Local central limit theorem for triangle counts in sparse random graphs

TL;DR

This paper proves a local central limit theorem for triangle counts in sparse Erdős–Rényi graphs, extending previous results to a wider range of edge probabilities and establishing convergence to a normal distribution.

Contribution

It establishes the first local central limit theorem for subgraph counts above the m2-density threshold in sparse random graphs.

Findings

Proves the local CLT for triangle counts when p > 4n^{-1/2}.

Shows convergence to a normal distribution in the -distance.
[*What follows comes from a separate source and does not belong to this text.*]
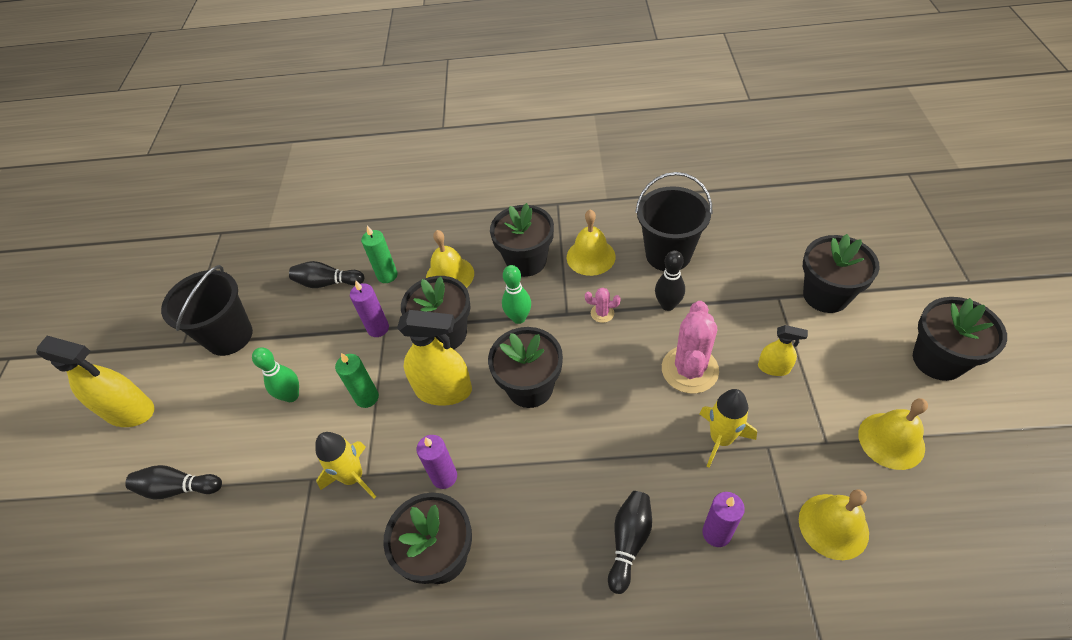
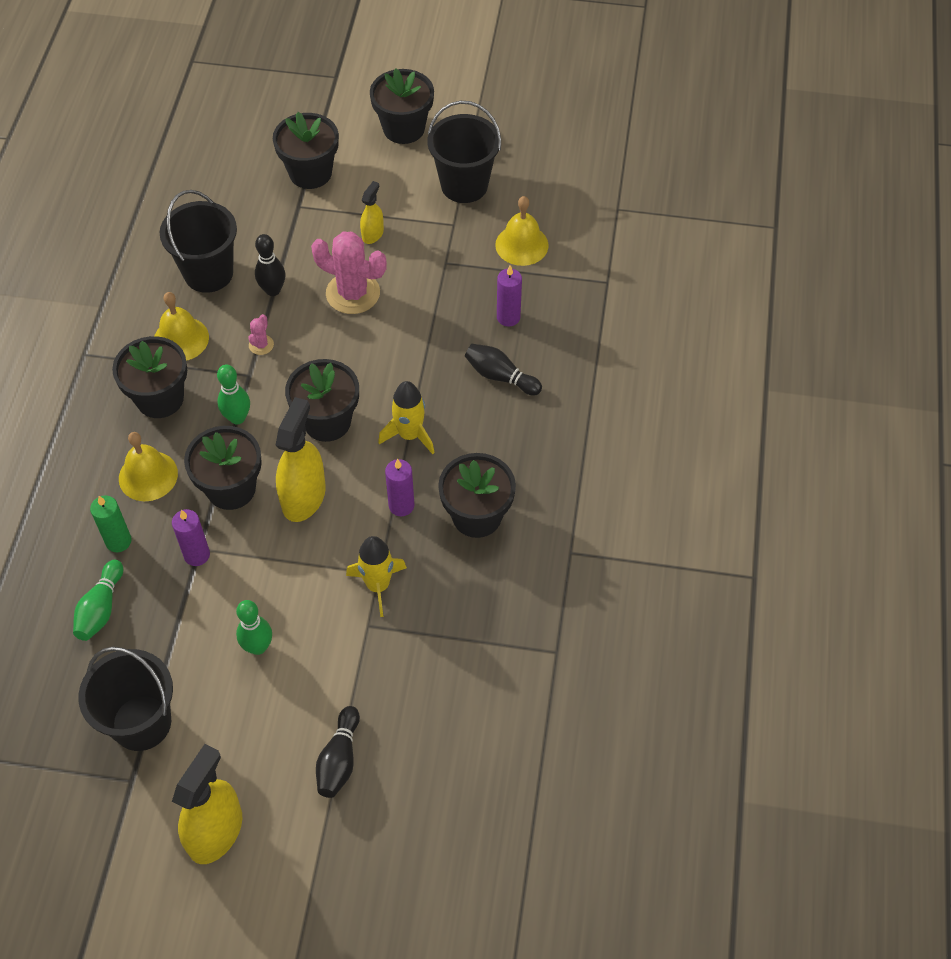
camera: 85 degrees left, 5 degrees up
(328, 283) = (101, 608): black bowling pin -> green bowling pin
(367, 397) = (287, 570): green candle -> none
(721, 439) = (429, 291): yellow rocket -> yellow rocket (409, 435)
(891, 440) = (464, 185): yellow bell -> black bucket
Extends the validity of the Gilmer--Kopparty conjecture to a broader p-range.

Abstract

Let $X_H$ be the number of copies of a fixed graph $H$ in $G(n,p)$. In 2016, Gilmer and Kopparty conjectured that a local central limit theorem should hold for $X_H$ as long as $H$ is connected, $p\gg n^{-1/m(H)}$ and $n^2(1-p)\gg 1$, where $m(H)$ denotes the $m$-density of $H$. Recently, Sah and Sawhney showed that the Gilmer--Kopparty conjecture holds for constant $p$. In this paper, we show that the Gilmer--Kopparty conjecture holds for triangle counts in the sparse range. More precisely, if $p \in (4n^{-1/2}, 1/2)$, then $$\sup_{x\in \mathcal{L}}\left| \dfrac{1}{\sqrt{2\pi}}e^{-x^2/2}-\sigma\cdot \mathbb{P}(X^* = x)\right|=n^{-1/2+o(1)}p^{1/2},$$ where $\sigma^2 = \mathbb{V}\text{ar}(X_{K_3})$, $X^{*}=(X_{K_3}-\mathbb{E}(X_{K_3}))/\sigma$ and $\mathcal{L}$ is the support of $X^*$. By combining our result with the results of R\"ollin--Ross and Gilmer--Kopparty, this establishes the Gilmer--Kopparty conjecture for triangle counts for $n^{-1}\ll p < c$, for any constant $c\in (0,1)$. Our quantitative result is enough to prove that the triangle counts converge to an associated normal distribution also in the $\ell_1$-distance. This is the first local central limit theorem for subgraph counts above the so-called $m_2$-density threshold.